In a script, the author brings in the canonical form the PDE in $\mathbb{R}^2$ $$ \partial_{x x} u-2 \partial_{x y} u-3 \partial_{y y} u+\partial_y u=0 . $$ I only do not get this part:
(...) Therefore, the desired change of variables is $$ x^{\prime} =x, \qquad y^{\prime} =\frac{1}{2} x+\frac{1}{2} y $$ Under this change we have $$ \partial_{x x} u-2 \partial_{x y} u-3 \partial_{y y} u=\partial_{x^{\prime} x^{\prime}} u-\partial_{y^{\prime} y^{\prime}} u $$ and $$ \partial_y u=\frac{\partial x^{\prime}}{\partial y} \partial_{x^{\prime}} u+\frac{\partial y^{\prime}}{\partial y} \partial_{y^{\prime}} u=\frac{1}{2} \partial_{y^{\prime}} u . $$
How does he get the right hand sides of each part?
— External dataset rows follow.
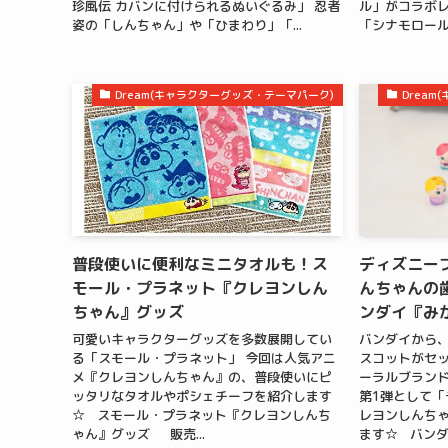
珍風伝 カバンに付けられるぬいぐるみ」 忍者
ル」がコラボ
姿の「しんちゃん」や「ひまわり」「...
「シナモロール
Dream(キャラクターグッズ・テーマパーク)
Drea
普段使いに便利なミニタオルも！ス
ディズニー
モール・プラネット『クレヨンしん
んちゃんの
ちゃん』グッズ
ンダイ『み
可愛いキャラクターグッズを多数展開してい
バンダイから
る「スモール・プラネット」 今回は人気アニ
スコットがセ
メ『クレヨンしんちゃん』の、普段使いにピ
ーラルブラン
ッタリなタオルやポシェチーフを紹介します
第1弾として「
☆ スモール・プラネット『クレヨンしんち
レヨンしんちゃ
ゃん』グッズ 販売...
ます☆ バンダ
Somehow the chain rule is used but I do not get the logic and the arithmetic behind the calculations. Thanks in advance.
With the transformation $\xi=x,\eta=\frac{1}{2}x+\frac{1}{2}y$
we get the differential operators (using the chain rule)
$$\partial_x=\frac{\partial}{\partial{\xi}}\frac{\partial{\xi}}{\partial{x}}+\frac{\partial}{\partial{\eta}}\frac{\partial{\eta}}{\partial{x}}=\frac{\partial}{\partial{\xi}}+\frac{1}{2}\frac{\partial}{\partial{\eta}}$$
$$\partial_y=\frac{\partial}{\partial{\eta}}\frac{\partial{\eta}}{\partial{y}}=\frac{1}{2}\frac{\partial}{\partial{\eta}}$$
$$\partial{x x}=(\frac{\partial}{\partial{\xi}}+\frac{1}{2}\frac{\partial}{\partial{\eta}})^2=\frac{\partial^2}{\partial{\xi^2}}+\frac{\partial^2}{\partial{\xi}\partial{\eta}}+\frac{1}{4}\frac{\partial^2}{\partial{\eta^2}}$$
$$\partial{y y}=(\frac{1}{2}\frac{\partial}{\partial{\eta}})^2=\frac{1}{4}\frac{\partial^2}{\partial{\eta^2}}$$
$$\partial{x y}=(\frac{\partial}{\partial{\xi}}+\frac{1}{2}\frac{\partial}{\partial{\eta}})\cdot(\frac{1}{2}\frac{\partial}{\partial{\eta}})=\frac{1}{2}\frac{\partial^2}{\partial{\xi}\partial{\eta}}+\frac{1}{4}\frac{\partial^2}{\partial{\eta^2}}$$
Putting all together we finally get the transformed PDE $$(\partial{x x}-2\partial{x y}-3\partial{y y}+\partial{y})\cdot u(x,y)=(\partial{\xi \xi}-\partial{\eta \eta}+\frac{1}{2}\partial{\eta})\cdot u(\xi,\eta)=0$$
$$u_{\xi \xi}-u_{\eta \eta}+\frac{1}{2}u_{\eta}=0$$